Hugh dio un respingo, pero asintió despacio con la cabeza.

—Nadie en este campo quiere ayudarnos —dijo Scott volviéndose hacia Tommy—. Ni una sola persona.

—Ya lo hemos discutido antes —repuso Tommy—. No lo sabemos con certeza.

—Claro —respondió Scott dirigiendo los ojos hacia arriba en gesto de resignación—. Allá usted si prefiere pensar eso. —Luego contempló de nuevo el puñal ceremonial—. Fíjese en ese cuchillo, Tommy. Representa el mal y ha servido a una causa malévola. Tiene la muerte grabada en él. Sé que quizá no sea usted muy religioso, que sin duda es un yanqui de Vermont testarudo y duro de pelar —dijo con una media sonrisa—, y quiero pensar que soy mucho más moderno que mi viejo padre predicador, que cada domingo proclama desde el pulpito con voz alta y clara que todo cuanto no está directamente relacionado con las Sagradas Escrituras no posee valor alguno en esta Tierra, pero si examinan ese objeto de cerca comprenderán que no emana nada bueno de él y que no es de fiar.

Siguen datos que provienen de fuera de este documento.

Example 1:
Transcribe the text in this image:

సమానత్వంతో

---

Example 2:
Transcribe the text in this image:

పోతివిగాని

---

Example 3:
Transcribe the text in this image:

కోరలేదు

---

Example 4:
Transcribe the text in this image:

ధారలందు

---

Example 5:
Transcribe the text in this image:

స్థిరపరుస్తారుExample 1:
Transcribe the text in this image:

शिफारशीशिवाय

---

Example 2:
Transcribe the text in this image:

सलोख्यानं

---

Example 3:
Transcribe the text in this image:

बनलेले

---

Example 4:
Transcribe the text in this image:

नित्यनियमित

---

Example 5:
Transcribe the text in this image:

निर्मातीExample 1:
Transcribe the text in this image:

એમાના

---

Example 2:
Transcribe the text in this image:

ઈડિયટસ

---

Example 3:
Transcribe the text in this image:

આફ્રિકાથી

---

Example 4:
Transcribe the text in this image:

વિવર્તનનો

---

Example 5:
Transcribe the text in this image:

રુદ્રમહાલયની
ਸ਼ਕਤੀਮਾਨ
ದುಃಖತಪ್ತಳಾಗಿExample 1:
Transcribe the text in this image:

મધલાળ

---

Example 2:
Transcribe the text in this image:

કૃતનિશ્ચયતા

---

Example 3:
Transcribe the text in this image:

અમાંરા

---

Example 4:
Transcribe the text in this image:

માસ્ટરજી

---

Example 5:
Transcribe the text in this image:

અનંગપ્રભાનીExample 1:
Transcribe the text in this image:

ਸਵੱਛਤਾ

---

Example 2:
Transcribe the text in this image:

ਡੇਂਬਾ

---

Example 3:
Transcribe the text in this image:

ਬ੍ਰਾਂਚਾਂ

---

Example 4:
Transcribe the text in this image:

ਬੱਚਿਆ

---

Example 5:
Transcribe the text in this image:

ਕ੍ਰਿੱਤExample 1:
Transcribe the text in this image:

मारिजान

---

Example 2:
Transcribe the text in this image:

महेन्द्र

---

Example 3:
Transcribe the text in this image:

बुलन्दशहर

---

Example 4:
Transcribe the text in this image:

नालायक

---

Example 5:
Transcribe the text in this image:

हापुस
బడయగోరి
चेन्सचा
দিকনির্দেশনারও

—Es usted demasiado filosófico y poco pragmático —objetó Hugh.

—Quizá —respondió Scott—. Ya veremos quién tiene razón.

Tommy no dijo nada. Depositó el cuchillo sobre su litera después de palpar el mango por última vez. Incluso limpio, no era difícil imaginar que un experto que manipulara este arma no tendría mayores problemas en hundirla en el cuello de un hombre, al estilo comando, sajándole la laringe en su trayectoria hacia el cerebro. Se estremeció. Era un tipo de asesinato que le parecía en extremo cruel e inhumano, pero si se hubiera parado a reflexionar, habría comprendido que en una guerra apenas existe diferencia entre clavar un cuchillo en el cuello de un hombre o arrojar una bomba de doscientos veinticinco kilos a través de las olas para acabar con él. Pero Tommy estaba atrapado en su visión de los últimos segundos de Trader Vic, preguntándose si habría experimentado dolor o tan sólo asombro y confusión al sentir que el cuchillo se hundía en su cuello.